> WHAT TO PRODUCE: Please reproduce every one of the records below word for word, with no changes.

Outline records:
◇ ◇ ◇ ◇ ◇ ◇ ◇

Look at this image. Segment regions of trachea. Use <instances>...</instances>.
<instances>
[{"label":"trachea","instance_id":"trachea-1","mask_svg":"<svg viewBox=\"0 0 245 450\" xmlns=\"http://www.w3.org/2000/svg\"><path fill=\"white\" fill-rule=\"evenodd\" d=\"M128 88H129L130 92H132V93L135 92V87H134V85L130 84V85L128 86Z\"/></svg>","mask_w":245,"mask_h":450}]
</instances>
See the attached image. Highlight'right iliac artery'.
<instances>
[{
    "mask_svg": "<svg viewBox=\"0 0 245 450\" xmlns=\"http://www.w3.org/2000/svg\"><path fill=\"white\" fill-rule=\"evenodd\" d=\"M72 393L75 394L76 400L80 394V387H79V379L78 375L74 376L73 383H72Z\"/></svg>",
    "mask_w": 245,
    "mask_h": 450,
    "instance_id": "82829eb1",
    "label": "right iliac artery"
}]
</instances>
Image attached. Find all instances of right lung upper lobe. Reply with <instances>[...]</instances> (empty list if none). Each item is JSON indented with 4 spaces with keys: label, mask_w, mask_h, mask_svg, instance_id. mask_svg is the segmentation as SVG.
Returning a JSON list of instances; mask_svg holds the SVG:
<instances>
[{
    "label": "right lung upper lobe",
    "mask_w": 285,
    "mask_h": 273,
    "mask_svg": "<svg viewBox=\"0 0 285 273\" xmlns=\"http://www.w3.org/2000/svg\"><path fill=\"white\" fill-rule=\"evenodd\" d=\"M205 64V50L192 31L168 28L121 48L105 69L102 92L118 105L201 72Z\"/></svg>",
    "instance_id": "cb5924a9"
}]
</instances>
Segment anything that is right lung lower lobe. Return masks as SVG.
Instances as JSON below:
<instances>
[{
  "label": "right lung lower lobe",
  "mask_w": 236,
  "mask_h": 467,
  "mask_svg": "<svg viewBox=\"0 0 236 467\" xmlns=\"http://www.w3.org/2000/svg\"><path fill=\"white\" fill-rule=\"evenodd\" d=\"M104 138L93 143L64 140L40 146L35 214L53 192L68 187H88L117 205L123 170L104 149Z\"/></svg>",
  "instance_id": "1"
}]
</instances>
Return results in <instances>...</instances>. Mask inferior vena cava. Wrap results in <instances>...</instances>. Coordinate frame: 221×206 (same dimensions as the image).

◇ ◇ ◇ ◇ ◇ ◇ ◇

> ANSWER TO THE TASK:
Look at this image. Segment regions of trachea. Use <instances>...</instances>.
<instances>
[{"label":"trachea","instance_id":"trachea-1","mask_svg":"<svg viewBox=\"0 0 245 450\" xmlns=\"http://www.w3.org/2000/svg\"><path fill=\"white\" fill-rule=\"evenodd\" d=\"M128 88H129L130 92H132V93L135 92V87H134V85L130 84V85L128 86Z\"/></svg>","mask_w":245,"mask_h":450}]
</instances>
See the attached image. Highlight'right iliac artery'.
<instances>
[{
    "mask_svg": "<svg viewBox=\"0 0 245 450\" xmlns=\"http://www.w3.org/2000/svg\"><path fill=\"white\" fill-rule=\"evenodd\" d=\"M72 393L75 394L76 400L80 394V387H79V379L78 375L74 376L73 383H72Z\"/></svg>",
    "mask_w": 245,
    "mask_h": 450,
    "instance_id": "82829eb1",
    "label": "right iliac artery"
}]
</instances>
Image attached. Find all instances of right lung upper lobe. Reply with <instances>[...]</instances> (empty list if none). Each item is JSON indented with 4 spaces with keys: label, mask_w, mask_h, mask_svg, instance_id. mask_svg is the segmentation as SVG.
Returning a JSON list of instances; mask_svg holds the SVG:
<instances>
[{
    "label": "right lung upper lobe",
    "mask_w": 285,
    "mask_h": 273,
    "mask_svg": "<svg viewBox=\"0 0 285 273\" xmlns=\"http://www.w3.org/2000/svg\"><path fill=\"white\" fill-rule=\"evenodd\" d=\"M205 64V50L192 31L168 28L121 48L105 69L102 92L118 105L201 72Z\"/></svg>",
    "instance_id": "cb5924a9"
}]
</instances>
Segment anything that is right lung lower lobe. Return masks as SVG.
Instances as JSON below:
<instances>
[{
  "label": "right lung lower lobe",
  "mask_w": 236,
  "mask_h": 467,
  "mask_svg": "<svg viewBox=\"0 0 236 467\" xmlns=\"http://www.w3.org/2000/svg\"><path fill=\"white\" fill-rule=\"evenodd\" d=\"M104 138L93 143L64 140L40 146L35 214L53 192L68 187H88L117 205L123 170L104 149Z\"/></svg>",
  "instance_id": "1"
}]
</instances>
Return results in <instances>...</instances>. Mask inferior vena cava. Wrap results in <instances>...</instances>. Coordinate frame: 221×206 (same dimensions as the image).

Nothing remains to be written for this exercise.